-- START OF Passage shown --

His basement. His rules. His game show.
Ken Ober will always be the Quizmaster of 72 Whooping Cough Lane.
If those words mean nothing to you, you clearly did not spend time in front of a TV in the late '80s and early '90s. Or maybe you're Canadian. Either way, your loss. MTV's game show "Remote Control" was revolutionary in its time, turning game show conventions on their ear. Set in the basement of its pop-culture-obsessed host's mother's house ("TV mattered, nothing else did"), the show was loud, messy and no one wore a suit and tie. Contestants were not sent away with "nice parting gifts and better luck next time" but rather openly mocked and then violently ejected.
Food was thrown at contestants, the host was often interrupted by his mother's voice and the sidekick sang. Badly.
When the host of the show, Ken Ober, died earlier this week, it brought back a flood of memories for me and, I suspect, many others. Kyle Anderson put it pretty well on MTV.com. "In the age before the Internet, DVD and video on demand, it was sometimes difficult to find a place where lines from 'Jaws' could be mentioned alongside David Bowie lyrics. Ober brought the geeks and the cool kids together to hang out in his basement, and that melding of two worlds helped make MTV the definitive television destination for youth across the country."
"Remote Control" delighted in obscure trivia that mattered not at all. So it's probably appropriate that I tell you this little fact: I was actually a contestant on the show in its fourth season (Susan Ashley was the hostess, if you're keeping track that way).
I was in college at Syracuse at the time. I was in first place at the commercial break, but I got my butt kicked in the lightning round. If you ever see a tape of the show (and I'm hoping like hell that never happens), you'll notice me pushing the buzzer repeatedly and looking annoyed. I somehow was never able to buzz in quickly enough. I was the first one ejected. Little did I know it was merely the start of what would turn into a long career of me looking like an idiot on national television.
It was the fourth season of the show and, as you might imagine, a huge hit among my friends. Getting on it was a big coup and the try-out process was long and involved. Competition was intense to just get on the show and the producers wanted big energetic personalities, the more outrageous the better.
For some reason, 19-year-old me translated that to me bringing a Rocky (of "Rocky and Bullwinkle" fame) squirrel puppet and taunting Ken with it. Actually, I'm not sure what it says about me, but to this day I think the idea of an evil squirrel is hilarious. The producers had told me to go nuts if I got booted off, so I yelled at Ken as I went off the air. It was probably the first time I realized it didn't matter if I was loved or hated; the important thing was getting the laugh and making for an entertaining show.

-- END OF Passage shown --
-- START OF Materials provided --

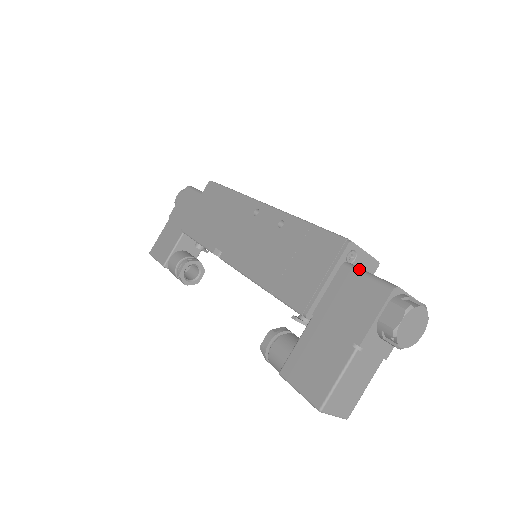
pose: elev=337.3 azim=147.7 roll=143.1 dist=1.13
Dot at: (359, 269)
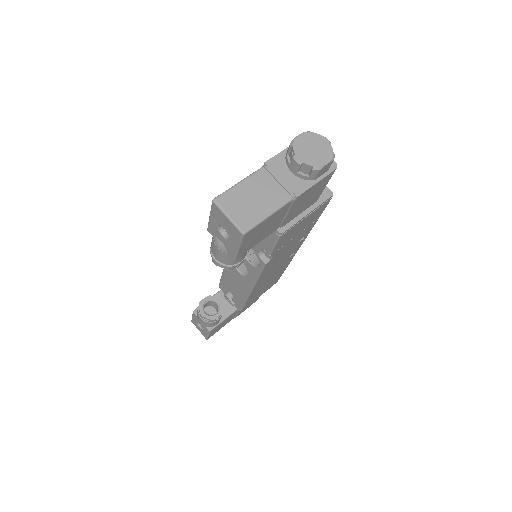
Dot at: occluded
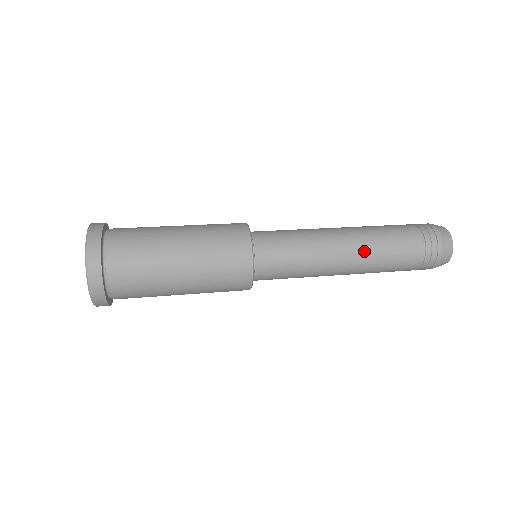
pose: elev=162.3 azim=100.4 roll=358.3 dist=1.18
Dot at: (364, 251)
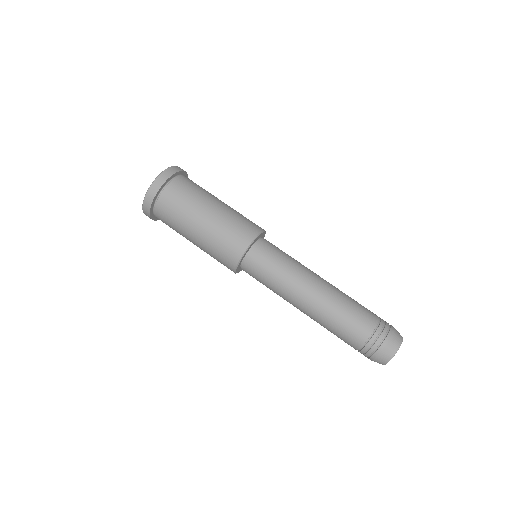
Dot at: (315, 316)
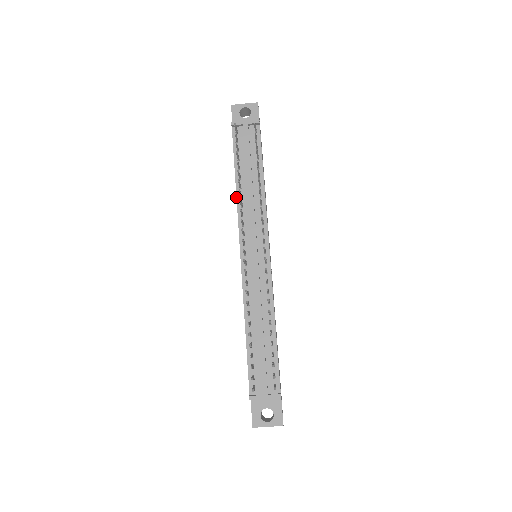
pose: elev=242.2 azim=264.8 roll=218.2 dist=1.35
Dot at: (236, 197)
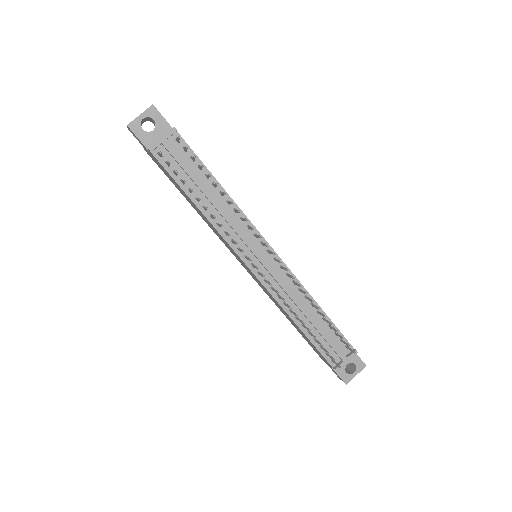
Dot at: (208, 221)
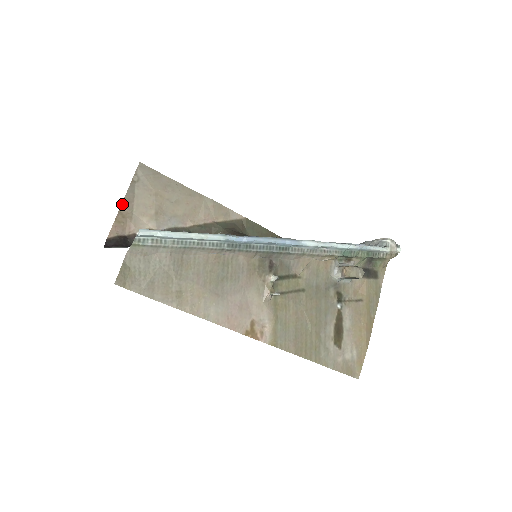
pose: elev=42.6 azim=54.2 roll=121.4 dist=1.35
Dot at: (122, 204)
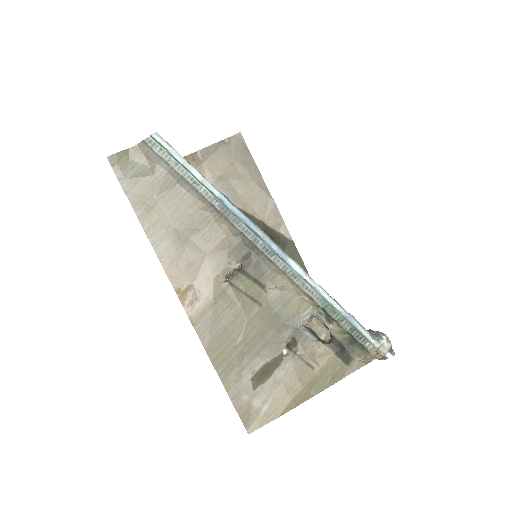
Dot at: (200, 150)
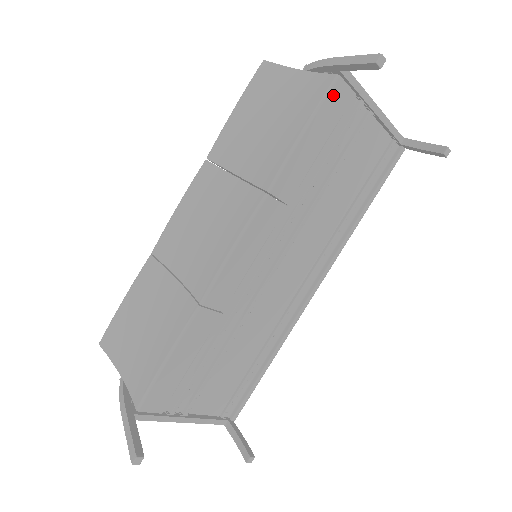
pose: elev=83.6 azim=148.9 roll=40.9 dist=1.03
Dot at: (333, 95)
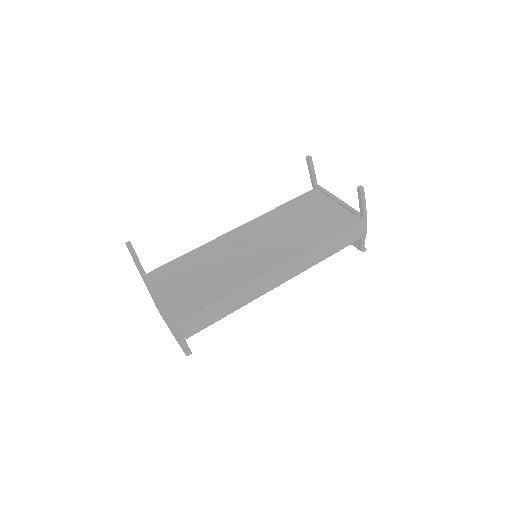
Dot at: (311, 192)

-- END OF Materials provided --

» Parts of the exercise:
a – In the remembrance of the "Remote Control" game show, who was the hostess in the show's fourth season?
b – Starting at the line of the records that contains "pose: elev=42.6 azim=54.2" and continuing through the end of the records, rewrite those lines with "dist" swapped for "range" and everything else unchanged. Leave the pictures out of your answer.

» Per-task answers:
a – Susan Ashley was the hostess in the fourth season.

b –
pose: elev=42.6 azim=54.2 roll=121.4 range=1.35
Dot at: (122, 204)
Dot at: (200, 150)
pose: elev=83.6 azim=148.9 roll=40.9 range=1.03
Dot at: (333, 95)
Dot at: (311, 192)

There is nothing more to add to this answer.